The dealership of glib used car salesman Harvey Hunnicut is visited by a mild-mannered elderly gentleman who offers to sell his vintage Model A car for a pittance. When questioned about the car, the gent admits that the antique contraption is haunted and that the owner is compelled to tell the truth. Laughing this off, Hunnicut buys the jalopy, intending to quickly unload it. To his dismay, he realizes that the previous owner was indeed being truthful, as he himself must now be. He tells a young couple, prospective buyers, that all the cars on his lot are lemons and they should buy from a respectable dealership instead. When explaining to his wife why he's going to be home late , he openly states that he intends to play poker with his friends. When Irv, his employee, asks about the raise he was promised, Harvey confesses he always strings his workers along without ever giving raises.
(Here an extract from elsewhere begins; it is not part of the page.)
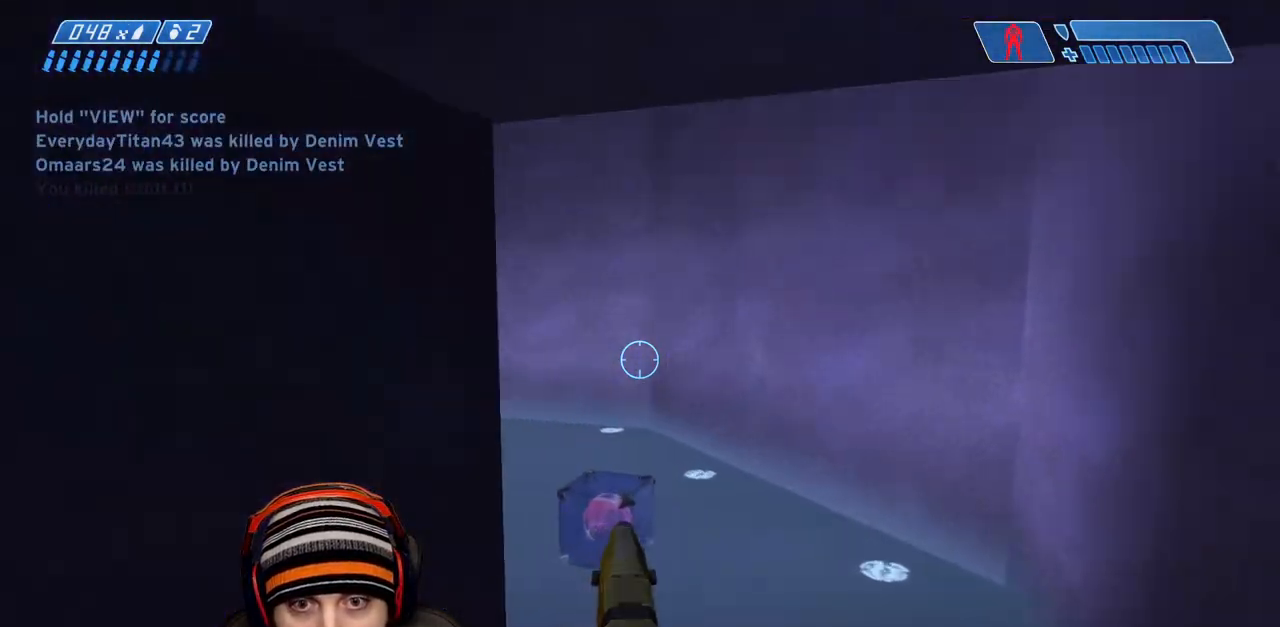
{"buttons": [], "left_stick": "up-right", "right_stick": "left", "events": [[183, "right_stick", "up-left"], [217, "left_stick", "up-right"], [483, "right_stick", "left"]]}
Irv punches Harvey out and quits.
Hunnicut concludes that his livelihood depends on his ability to rid himself of this supernatural burden. Just as he's losing hope of ever doing so, he sees a newspaper story about the U.S. playing host to visiting Soviet leader Nikita Khrushchev. Surmising that, like every totalitarian state, the Soviet Union owes its existence to a tissue of lies, the politically savvy Hunnicut calls the Soviet embassy and convinces its representatives to visit his dealership. By being absolutely half-truthful, he sells the car as a potential anti-American propaganda tool, exemplifying shoddy, outdated U.S. automobile workmanship. By the concluding scene, it seems that Hunnicut is about to change the course of history, since the passenger watching the sale from the embassy limousine now has his name on paper as the haunted vehicle's owner. It appears to be none other than Khrushchev himself. Hunnicut telephones Washington, asking if he could possibly get in touch with "Jack Kennedy".